• EXERCISE PROMPT
Your task is to find every line of the data that holds the string "Βούρμπιανης" and copy it.

(Saved data entries)
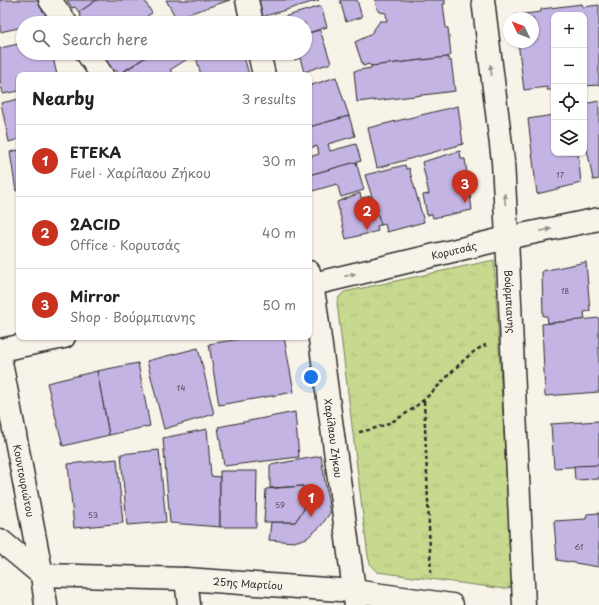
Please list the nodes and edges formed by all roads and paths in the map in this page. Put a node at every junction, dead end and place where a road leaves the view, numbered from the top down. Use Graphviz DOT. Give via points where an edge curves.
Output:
graph roads {
  1 [pos="50,0"];
  2 [pos="246,0"];
  3 [pos="483,0"];
  4 [pos="61,16"];
  5 [pos="250,16"];
  6 [pos="92,60"];
  7 [pos="261,60"];
  8 [pos="100,72"];
  9 [pos="263,72"];
  10 [pos="599,219"];
  11 [pos="508,238"];
  12 [pos="312,281"];
  13 [pos="312,295"];
  14 [pos="512,338"];
  15 [pos="49,340"];
  16 [pos="0,350"];
  17 [pos="0,357"];
  18 [pos="424,401"];
  19 [pos="333,437"];
  20 [pos="0,540"];
  21 [pos="42,575"];
  22 [pos="186,579"];
  23 [pos="355,598"];
  24 [pos="442,604"];
  25 [pos="46,605"];
  26 [pos="189,605"];
  27 [pos="524,605"];
  1 -- 4 [label="street"];
  2 -- 5 [label="street"];
  11 -- 3 [label="street, Βούρμπιανης, one-way" via="503,161"];
  6 -- 8 [label="street"];
  7 -- 9 [label="street"];
  11 -- 10 [label="street, Κορυτσάς, one-way"];
  12 -- 11 [label="street, Κορυτσάς, one-way"];
  11 -- 14 [label="street, Βούρμπιανης"];
  13 -- 19 [label="street, Χαρίλαου Ζήκου"];
  14 -- 18 [label="path" via="475,350"];
  14 -- 27 [label="street, Βούρμπιανης"];
  15 -- 16 [label="street"];
  17 -- 21 [label="street, Κουντουριώτου"];
  18 -- 19 [label="path" via="399,418 380,426"];
  18 -- 24 [label="path"];
  19 -- 23 [label="street, Χαρίλαου Ζήκου"];
  20 -- 21 [label="street"];
  21 -- 22 [label="street, 25ης Μαρτίου"];
  21 -- 25 [label="street, Κουντουριώτου"];
  22 -- 23 [label="street, 25ης Μαρτίου"];
  22 -- 26 [label="street"];
  23 -- 24 [label="street, 25ης Μαρτίου"];
}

• WRITTEN ANSWER
  11 -- 3 [label="street, Βούρμπιανης, one-way" via="503,161"];
  11 -- 14 [label="street, Βούρμπιανης"];
  14 -- 27 [label="street, Βούρμπιανης"];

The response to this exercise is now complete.